Hukuk felsefesi, genel olarak felsefede olduğu gibi, ontoloji, epistemoloji ve aksiyoloji boyutları üzerinden yürütülen bir düşünce faaliyeti olarak kabul edilir. Bu üç boyuttan biri olan aksiyoloji, hukuk felsefesinin en temel sorunlarının tartışıldığı zemindir. Hukuk felsefesinde etik unsuru tartışma alanına açan aksiyoloji, hukuk felsefesinin iki önemli ana akım denilebilecek kolları olan hukuki pozitivizm ve doğal hukuk tartışmalarının da zeminini oluşturur. Burada temel soru şudur: hukuk olarak nitelendirilen şey bir değeri gerçekleştirmekte midir?
Hukuk ile ahlak arasındaki bağlantının zorunlu olup olmadığı konusu çağdaş hukuk felsefesinin en temel sorularından biridir. Hukuki pozitivizm ile doğal hukuk kuramlarının temel ayrışma noktası da bu alanda düğümlenmektedir. Bu gün artık ne hukukun ahlak ile bağının olmadığını iddia eden bir pozitivist ne de her hukuk kuralının mutlaka ahlaki bir niteliğe sahip olması gerektiğini ileri süren bir doğal hukukçu vardır. Bu gün gelinen noktada tartışma, hukuk ile ahlak arasında bir ilişki olup olmadığı değil, bu ilişkinin ne tür özellikler gösterdiği üzerinden yürütülmektedir. Dahası, hukuk ile ahlakın bırakın iki ayrı alan olmasını, insan yaşamının birbirinden ayrı düşünülemeyecek vazgeçilmez iki düşünme ve eylem alanı olduğu, hemen hemen bütün ciddi hukuk felsefecileri tarafından kabul edilmektedir. Bu çalışmamızda hukuk-ahlak ilişkisini İslam hukuku perspektifinden incelemeye çalışacağız.

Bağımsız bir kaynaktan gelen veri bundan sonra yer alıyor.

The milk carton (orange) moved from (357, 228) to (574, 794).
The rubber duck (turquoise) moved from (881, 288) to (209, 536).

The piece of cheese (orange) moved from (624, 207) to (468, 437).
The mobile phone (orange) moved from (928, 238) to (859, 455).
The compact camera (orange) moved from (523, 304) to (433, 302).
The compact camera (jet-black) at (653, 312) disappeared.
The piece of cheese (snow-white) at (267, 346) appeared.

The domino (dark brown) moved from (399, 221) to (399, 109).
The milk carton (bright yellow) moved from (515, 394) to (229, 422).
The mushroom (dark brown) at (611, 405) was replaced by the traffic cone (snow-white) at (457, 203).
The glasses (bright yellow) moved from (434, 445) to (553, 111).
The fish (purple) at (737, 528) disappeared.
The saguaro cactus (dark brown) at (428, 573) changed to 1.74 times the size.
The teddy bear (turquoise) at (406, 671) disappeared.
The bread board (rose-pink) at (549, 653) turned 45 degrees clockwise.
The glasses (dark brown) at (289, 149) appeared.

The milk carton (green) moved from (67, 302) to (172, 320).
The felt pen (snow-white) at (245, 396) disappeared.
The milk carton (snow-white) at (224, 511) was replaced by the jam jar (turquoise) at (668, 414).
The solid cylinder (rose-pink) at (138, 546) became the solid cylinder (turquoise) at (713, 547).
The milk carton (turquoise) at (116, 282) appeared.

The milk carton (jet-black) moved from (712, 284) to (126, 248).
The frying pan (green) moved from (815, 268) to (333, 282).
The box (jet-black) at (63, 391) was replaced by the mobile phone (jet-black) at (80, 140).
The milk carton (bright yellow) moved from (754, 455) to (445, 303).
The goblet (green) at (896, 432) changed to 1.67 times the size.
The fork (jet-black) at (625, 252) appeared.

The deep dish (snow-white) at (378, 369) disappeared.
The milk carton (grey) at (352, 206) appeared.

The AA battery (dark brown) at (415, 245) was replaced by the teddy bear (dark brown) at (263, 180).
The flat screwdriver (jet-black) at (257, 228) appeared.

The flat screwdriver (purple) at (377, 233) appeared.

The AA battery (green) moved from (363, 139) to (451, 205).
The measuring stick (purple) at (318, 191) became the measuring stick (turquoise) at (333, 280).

Hukuk ve ahlak felsefesinin en gerilimli alanı olan hukuk-ahlak ilişkisine dair yazdıklarımın hatalardan salim olduğunu iddia etmek mümkün değildir. Görüş, öneri ve eleştirileri ile katkı sağlayacak okuyuculara şimdiden teşekkür ederim. Bu eserin basım aşamasında her türlü desteği veren Dr. Cihan Kılıç'a teşekkürü bir borç bilirim.